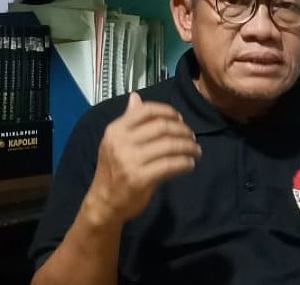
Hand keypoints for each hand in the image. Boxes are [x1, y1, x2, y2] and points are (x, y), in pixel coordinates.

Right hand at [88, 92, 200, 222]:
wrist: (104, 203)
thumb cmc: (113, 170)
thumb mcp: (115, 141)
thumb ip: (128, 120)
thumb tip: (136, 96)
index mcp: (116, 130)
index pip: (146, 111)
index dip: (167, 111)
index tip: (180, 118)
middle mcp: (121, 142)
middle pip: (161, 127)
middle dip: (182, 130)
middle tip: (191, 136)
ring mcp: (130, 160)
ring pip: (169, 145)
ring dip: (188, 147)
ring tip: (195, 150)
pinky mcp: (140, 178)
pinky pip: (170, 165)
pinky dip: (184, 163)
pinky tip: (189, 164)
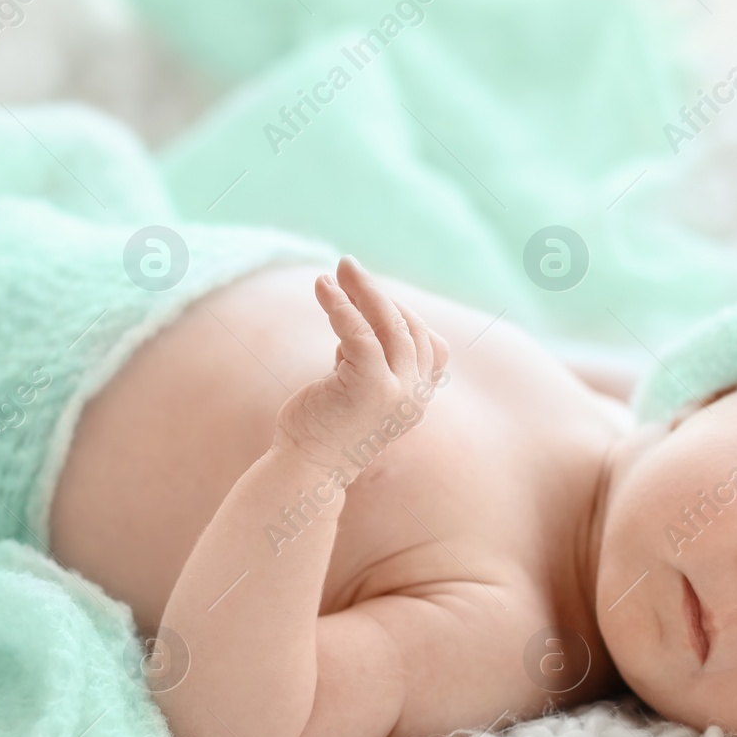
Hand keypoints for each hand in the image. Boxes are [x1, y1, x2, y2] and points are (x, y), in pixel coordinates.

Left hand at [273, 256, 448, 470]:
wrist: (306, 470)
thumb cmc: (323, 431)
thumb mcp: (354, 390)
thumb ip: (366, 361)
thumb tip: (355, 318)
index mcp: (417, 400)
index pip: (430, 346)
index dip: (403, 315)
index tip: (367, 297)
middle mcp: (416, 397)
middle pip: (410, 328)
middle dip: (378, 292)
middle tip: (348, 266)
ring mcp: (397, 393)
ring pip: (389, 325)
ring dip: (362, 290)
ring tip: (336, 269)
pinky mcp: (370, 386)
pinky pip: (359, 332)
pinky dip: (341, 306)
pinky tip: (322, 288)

══════

● **TASK TO CARRY OUT**
Would you reproduce the lines above exactly, without carrying over the pictures?

● **EXERCISE RESULT**
Hand keypoints for each hand in the image. Boxes are [x1, y1, x2, y2] and points are (x, y), in pixel coordinates.

Right hand at [88, 92, 200, 222]:
wrist: (104, 203)
thumb cmc: (113, 170)
thumb mcp: (115, 141)
thumb ip: (128, 120)
thumb tip: (136, 96)
index mcp: (116, 130)
index pip: (146, 111)
index dip: (167, 111)
index tip: (180, 118)
middle mcp: (121, 142)
middle pip: (161, 127)
middle dip: (182, 130)
middle tip: (191, 136)
ring mcp: (130, 160)
ring pip: (169, 145)
ring dip: (188, 147)
ring tip: (195, 150)
pinky mcp: (140, 178)
pinky pip: (170, 165)
pinky dip: (184, 163)
pinky tip: (189, 164)
Hand keypoints for each hand in the image. Boxes are [x1, y1, x2, y2] and points are (x, y), in pixel coordinates.

Left hand at [273, 256, 448, 470]:
wrist: (306, 470)
thumb cmc: (323, 431)
thumb mcp: (354, 390)
thumb ip: (366, 361)
thumb tip: (355, 318)
index mcp: (417, 400)
index pip: (430, 346)
index dip: (403, 315)
index tip: (367, 297)
middle mcp: (416, 397)
middle pip: (410, 328)
middle dip: (378, 292)
middle tip: (348, 266)
ring mcp: (397, 393)
ring pip: (389, 325)
ring dip: (362, 290)
ring tip: (336, 269)
pinky mcp: (370, 386)
pinky pip: (359, 332)
pinky dip: (341, 306)
pinky tip: (322, 288)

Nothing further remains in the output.